TEXT PASSAGE:
==========

Communicado/National Theatre of Scotland

Genre: Drama

Venue: Brunton Theatre, Musselburgh, http://www.bruntontheatre.co.uk/

Festival:


Low Down

Callum McLeod took 20 years to build a road on Raasay. He never gave up, nor sat down whilst he relentlessly attempted to keep his people from leaving; not by building barriers but by laying the foundations for exit and entry to his world. Told through song, the words of his wife, a narrator, a neighbour and his son as well as himself this is a lament in the style of traditional tales that has purpose in the seemingly endless trials of a purposeless task. 

Review

Callum is indignant. The Council have stopped their road building two miles from his house and those of 100 other inhabitants on the island. As the local postie he is well aware of the need for good roads and communication on the island so he sets out to build one; a road that is. First of all he meets and then weds the new school teacher. They then have a child who befriends a local boy before being sent away thanks to the council educational policy of providing secondary education in the bigger island next door. A man of few words but greater action his relationship with his daughter disintegrates. She decides she wants better for herself than Raasay as she witnesses her friend’s family leave the island. Then she suffers being in Portree High School alone and remote from her family. Her decision to go to Dunfermline hammers more misery home for Callum and we see the end of his time on the island partly through the daughter’s friend returning to Raasay to sort his family’s croft, accompanied by his son. The son drives some of the story along with a narrator that builds unapologetic Gaelic and Scots tongues wagging alongside English to provide a complex narrative that explores the issues of abandonment and belonging within a 21st Century Scotland.

==========

SOURCE INFORMATION:
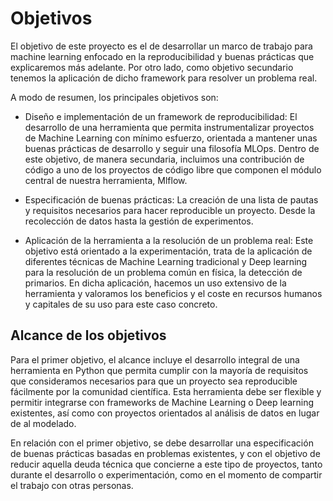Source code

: # Objetivos


El objetivo de este proyecto es el de desarrollar un marco de trabajo para machine learning enfocado
en la reproducibilidad y buenas prácticas que explicaremos más adelante. Por otro lado, como objetivo
secundario tenemos la aplicación de dicho framework para resolver un problema real.


A modo de resumen, los principales objetivos son:

- Diseño e implementación de un framework de reproducibilidad: El desarrollo de una herramienta 
que permita instrumentalizar proyectos de Machine Learning con mínimo esfuerzo, orientada a mantener unas buenas
prácticas de desarrollo y seguir una filosofía MLOps. Dentro de este objetivo, de manera secundaria, incluimos
una contribución de código a uno de los proyectos de código libre que componen el módulo central de nuestra
herramienta, Mlflow.

- Especificación de buenas prácticas: La creación de una lista de pautas y requisitos necesarios para
hacer reproducible un proyecto. Desde la recolección de datos hasta la gestión de experimentos.

- Aplicación de la herramienta a la resolución de un problema real: Este objetivo está orientado a la
experimentación, trata de la aplicación de diferentes técnicas de Machine Learning tradicional y Deep learning
para la resolución de un problema común en física, la detección de primarios. En dicha aplicación, hacemos un
uso extensivo de la herramienta y valoramos los beneficios y el coste en recursos humanos y capitales de su uso
para este caso concreto.


## Alcance de los objetivos


Para el primer objetivo, el alcance incluye el desarrollo integral de una herramienta en Python
que permita cumplir con la mayoría de requisitos que consideramos necesarios para que un proyecto
sea reproducible fácilmente por la comunidad científica. Esta herramienta debe ser flexible y permitir
integrarse con frameworks de Machine Learning o Deep learning existentes, así como con proyectos orientados
al análisis de datos en lugar de al modelado.


En relación con el primer objetivo, se debe desarrollar una especificación de buenas prácticas basadas en
problemas existentes, y con el objetivo de reducir aquella deuda técnica que concierne a este tipo de proyectos,
tanto durante el desarrollo o experimentación, como en el momento de compartir el trabajo con otras personas.
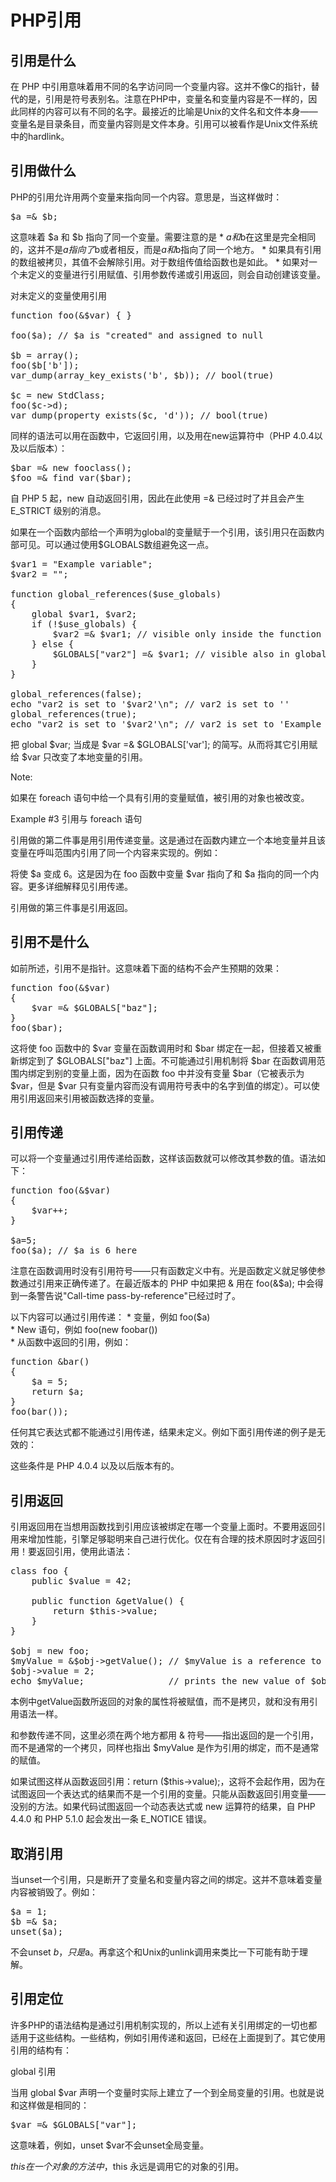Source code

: PHP引用
========

引用是什么 
-----------

在 PHP 中引用意味着用不同的名字访问同一个变量内容。这并不像C的指针，替代的是，引用是符号表别名。注意在PHP中，变量名和变量内容是不一样的，因此同样的内容可以有不同的名字。最接近的比喻是Unix的文件名和文件本身——变量名是目录条目，而变量内容则是文件本身。引用可以被看作是Unix文件系统中的hardlink。 

引用做什么 
-----------

PHP的引用允许用两个变量来指向同一个内容。意思是，当这样做时：

<pre>
$a =& $b;
</pre>

这意味着 $a 和 $b 指向了同一个变量。需要注意的是
    * $a和$b在这里是完全相同的，这并不是$a指向了$b或者相反，而是$a和$b指向了同一个地方。 
    * 如果具有引用的数组被拷贝，其值不会解除引用。对于数组传值给函数也是如此。 
    * 如果对一个未定义的变量进行引用赋值、引用参数传递或引用返回，则会自动创建该变量。 

对未定义的变量使用引用

<pre>
function foo(&$var) { }

foo($a); // $a is "created" and assigned to null

$b = array();
foo($b['b']);
var_dump(array_key_exists('b', $b)); // bool(true)

$c = new StdClass;
foo($c->d);
var_dump(property_exists($c, 'd')); // bool(true)
</pre>

同样的语法可以用在函数中，它返回引用，以及用在new运算符中（PHP 4.0.4以及以后版本）： 

<pre>
$bar =& new fooclass();
$foo =& find_var($bar);
</pre>

自 PHP 5 起，new 自动返回引用，因此在此使用 =& 已经过时了并且会产生 E_STRICT 级别的消息。 

如果在一个函数内部给一个声明为global的变量赋于一个引用，该引用只在函数内部可见。可以通过使用$GLOBALS数组避免这一点。 

<pre>
$var1 = "Example variable";
$var2 = "";

function global_references($use_globals)
{
    global $var1, $var2;
    if (!$use_globals) {
        $var2 =& $var1; // visible only inside the function
    } else {
        $GLOBALS["var2"] =& $var1; // visible also in global context
    }
}

global_references(false);
echo "var2 is set to '$var2'\n"; // var2 is set to ''
global_references(true);
echo "var2 is set to '$var2'\n"; // var2 is set to 'Example variable'
</pre>  

把 global $var; 当成是 $var =& $GLOBALS['var']; 的简写。从而将其它引用赋给 $var 只改变了本地变量的引用。 


Note: 

如果在 foreach 语句中给一个具有引用的变量赋值，被引用的对象也被改变。 


Example #3 引用与 foreach 语句



<?php
$ref = 0;
$row =& $ref;
foreach (array(1, 2, 3) as $row) {
    // do something
}
echo $ref; // 3 - last element of the iterated array
?>  



引用做的第二件事是用引用传递变量。这是通过在函数内建立一个本地变量并且该变量在呼叫范围内引用了同一个内容来实现的。例如： 




<?php
function foo(&$var)
{
    $var++;
}

$a=5;
foo($a);
?>  
将使 $a 变成 6。这是因为在 foo 函数中变量 $var 指向了和 $a 指向的同一个内容。更多详细解释见引用传递。 

引用做的第三件事是引用返回。 

引用不是什么 
-------------

如前所述，引用不是指针。这意味着下面的结构不会产生预期的效果： 

<pre>
function foo(&$var)
{
    $var =& $GLOBALS["baz"];
}
foo($bar);
</pre>  

这将使 foo 函数中的 $var 变量在函数调用时和 $bar 绑定在一起，但接着又被重新绑定到了 $GLOBALS["baz"] 上面。不可能通过引用机制将 $bar 在函数调用范围内绑定到别的变量上面，因为在函数 foo 中并没有变量 $bar（它被表示为 $var，但是 $var 只有变量内容而没有调用符号表中的名字到值的绑定）。可以使用引用返回来引用被函数选择的变量。 

引用传递 
--------

可以将一个变量通过引用传递给函数，这样该函数就可以修改其参数的值。语法如下：

<pre>
function foo(&$var)
{
    $var++;
}

$a=5;
foo($a); // $a is 6 here
</pre>  

注意在函数调用时没有引用符号——只有函数定义中有。光是函数定义就足够使参数通过引用来正确传递了。在最近版本的 PHP 中如果把 & 用在 foo(&$a); 中会得到一条警告说"Call-time pass-by-reference"已经过时了。 

以下内容可以通过引用传递： 
    * 变量，例如 foo($a)  
    * New 语句，例如 foo(new foobar())  
    * 从函数中返回的引用，例如： 

<pre>
function &bar()
{
    $a = 5;
    return $a;
}
foo(bar());
</pre>  

任何其它表达式都不能通过引用传递，结果未定义。例如下面引用传递的例子是无效的： 




<?php
function bar() // Note the missing &
{
    $a = 5;
    return $a;
}
foo(bar()); // 自 PHP 5.0.5 起导致致命错误
foo($a = 5) // 表达式，不是变量
foo(5) // 导致致命错误
?>  
这些条件是 PHP 4.0.4 以及以后版本有的。

引用返回 
---------

引用返回用在当想用函数找到引用应该被绑定在哪一个变量上面时。不要用返回引用来增加性能，引擎足够聪明来自己进行优化。仅在有合理的技术原因时才返回引用！要返回引用，使用此语法： 

<pre>
class foo {
    public $value = 42;

    public function &getValue() {
        return $this->value;
    }
}

$obj = new foo;
$myValue = &$obj->getValue(); // $myValue is a reference to $obj->value, which is 42.
$obj->value = 2;
echo $myValue;                // prints the new value of $obj->value, i.e. 2.
</pre>  

本例中getValue函数所返回的对象的属性将被赋值，而不是拷贝，就和没有用引用语法一样。 

和参数传递不同，这里必须在两个地方都用 & 符号——指出返回的是一个引用，而不是通常的一个拷贝，同样也指出 $myValue 是作为引用的绑定，而不是通常的赋值。  

如果试图这样从函数返回引用：return ($this->value);，这将不会起作用，因为在试图返回一个表达式的结果而不是一个引用的变量。只能从函数返回引用变量——没别的方法。如果代码试图返回一个动态表达式或 new 运算符的结果，自 PHP 4.4.0 和 PHP 5.1.0 起会发出一条 E_NOTICE 错误。 

取消引用 
---------

当unset一个引用，只是断开了变量名和变量内容之间的绑定。这并不意味着变量内容被销毁了。例如： 

<pre>
$a = 1;
$b =& $a;
unset($a);
</pre>  

不会unset $b，只是$a。再拿这个和Unix的unlink调用来类比一下可能有助于理解。 

引用定位 
---------

许多PHP的语法结构是通过引用机制实现的，所以上述有关引用绑定的一切也都适用于这些结构。一些结构，例如引用传递和返回，已经在上面提到了。其它使用引用的结构有： 

global 引用 

当用 global $var 声明一个变量时实际上建立了一个到全局变量的引用。也就是说和这样做是相同的： 

<pre>
$var =& $GLOBALS["var"];
</pre>  

这意味着，例如，unset $var不会unset全局变量。 

$this 在一个对象的方法中，$this 永远是调用它的对象的引用。 
 
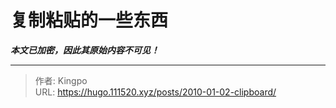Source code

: # 复制粘贴的一些东西

***本文已加密，因此其原始内容不可见！***

---

> 作者: Kingpo  
> URL: https://hugo.111520.xyz/posts/2010-01-02-clipboard/  

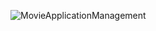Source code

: ![MovieApplicationManagement](https://github.com/furkangelensoy/UMLDiagrams/assets/134130366/8dae8bb5-db5f-4e1f-9e84-13839d6164fe)
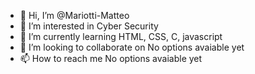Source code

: - 👋 Hi, I’m @Mariotti-Matteo
- 👀 I’m interested in Cyber Security
- 🌱 I’m currently learning HTML, CSS, C, javascript
- 💞️ I’m looking to collaborate on No options avaiable yet
- 📫 How to reach me No options avaiable yet

<!---
Mariotti-Matteo/Mariotti-Matteo is a ✨ special ✨ repository because its `README.md` (this file) appears on your GitHub profile.
You can click the Preview link to take a look at your changes.
--->
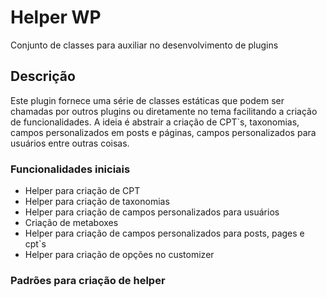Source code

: # Helper WP
Conjunto de classes para auxiliar no desenvolvimento de plugins

## Descrição

Este plugin fornece uma série de classes estáticas que podem ser chamadas por outros plugins ou diretamente no tema facilitando a criação de funcionalidades. A ideia é abstrair a criação de CPT`s, taxonomias, campos personalizados em posts e páginas, campos personalizados para usuários entre outras coisas.

### Funcionalidades iniciais

- Helper para criação de CPT
- Helper para criação de taxonomias
- Helper para criação de campos personalizados para usuários
- Criação de metaboxes
- Helper para criação de campos personalizados para posts, pages e cpt`s
- Helper para criação de opções no customizer
### Padrões para criação de helper
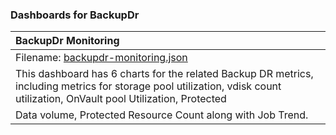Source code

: ### Dashboards for BackupDr

|BackupDr Monitoring|
|:---------------------|
|Filename: [backupdr-monitoring.json](backupdr-monitoring.json)|
|This dashboard has 6 charts for the related Backup DR metrics, including metrics for storage pool utilization, vdisk count utilization, OnVault pool Utilization, Protected 
Data volume, Protected Resource Count along with Job Trend.|

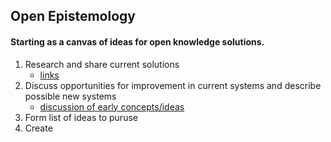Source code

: <h2>Open Epistemology</h2>
<h4>Starting as a canvas of ideas for open knowledge solutions.</h4>



<ol>
<li>
Research and share current solutions
<ul>
<li>
<a href="research/links.md">links</a>
</li>
</ul>
</li>
<li>
Discuss opportunities for improvement in current systems and describe possible new systems
<ul>
<li>
<a href="research/discussion.md">discussion of early concepts/ideas</a>
</li>
</ul>
</li>
<li>
Form list of ideas to puruse
</li>
<li>
Create
</li>
</ol>
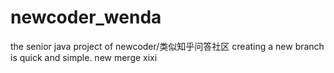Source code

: # newcoder_wenda
the senior java project of newcoder/类似知乎问答社区
creating a new branch is quick and simple.
new merge
xixi
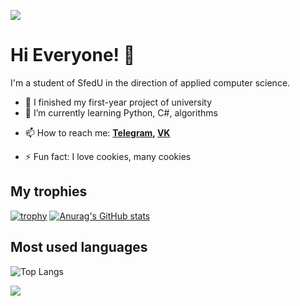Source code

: ![](https://komarev.com/ghpvc/?username=Pr0gger1)
# Hi Everyone! 👋
I'm a student of SfedU in the direction of applied computer science.


- 🔭 I finished my first-year project of university
- 🌱 I’m currently learning Python, C#, algorithms

<!-- 👯 I’m looking to collaborate on ...
- 🤔 I’m looking for help with ...
- 💬 Ask me about ... -->
- 📫 How to reach me:  **[Telegram](https://t.me/progger01), [VK](https://vk.com/lord_of_badcode)**
<!-- - 😄 Pronouns: ... -->
- ⚡ Fun fact: I love cookies, many cookies

## My trophies
[![trophy](https://github-profile-trophy.vercel.app/?username=Pr0gger1&theme=onedark)](https://github.com/ryo-ma/github-profile-trophy)
[![Anurag's GitHub stats](https://github-readme-stats.vercel.app/api?username=Pr0gger1&show_icons=true&theme=dracula)](https://github.com/anuraghazra/github-readme-stats)

## Most used languages
![Top Langs](https://github-readme-stats.vercel.app/api/top-langs/?username=Pr0gger1&layout=compact&theme=dark&hide_border=true)

![](https://github-profile-summary-cards.vercel.app/api/cards/profile-details?username=Pr0gger1&theme=solarized_dark)
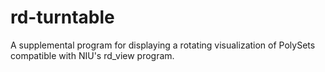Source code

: # rd-turntable
A supplemental program for displaying a rotating visualization of PolySets compatible with NIU's rd_view program.
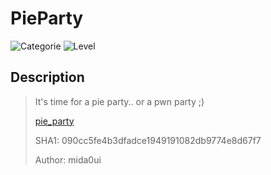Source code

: # PieParty
![Categorie](https://img.shields.io/badge/Category-Binary%20Exploitation-red?style=for-the-badge) ![Level](https://img.shields.io/badge/Difficulty-Hard-red?style=for-the-badge)

## Description
> It's time for a pie party.. or a pwn party ;)
>
> [pie_party](./pie_party)
>
> SHA1: 090cc5fe4b3dfadce1949191082db9774e8d67f7
>
> Author: mida0ui
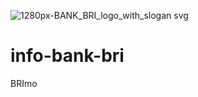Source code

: ![1280px-BANK_BRI_logo_with_slogan svg](https://github.com/lingoting/info-bank-bri/assets/150814680/553da2b8-de13-4cca-8d2f-93b6b5825b42)
# info-bank-bri
BRImo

==========

DIRECTIONS:
- a) According to the theatre review, how many years did Callum McLeod take to build a road on Raasay?
- b) Write out the part of the theatre review starting with "Genre: Drama" and going on through "a purposeless task.".

WRITTEN RESPONSES:
- a) 20 years.

- b)
Genre: Drama

Venue: Brunton Theatre, Musselburgh, http://www.bruntontheatre.co.uk/

Festival:


Low Down

Callum McLeod took 20 years to build a road on Raasay. He never gave up, nor sat down whilst he relentlessly attempted to keep his people from leaving; not by building barriers but by laying the foundations for exit and entry to his world. Told through song, the words of his wife, a narrator, a neighbour and his son as well as himself this is a lament in the style of traditional tales that has purpose in the seemingly endless trials of a purposeless task.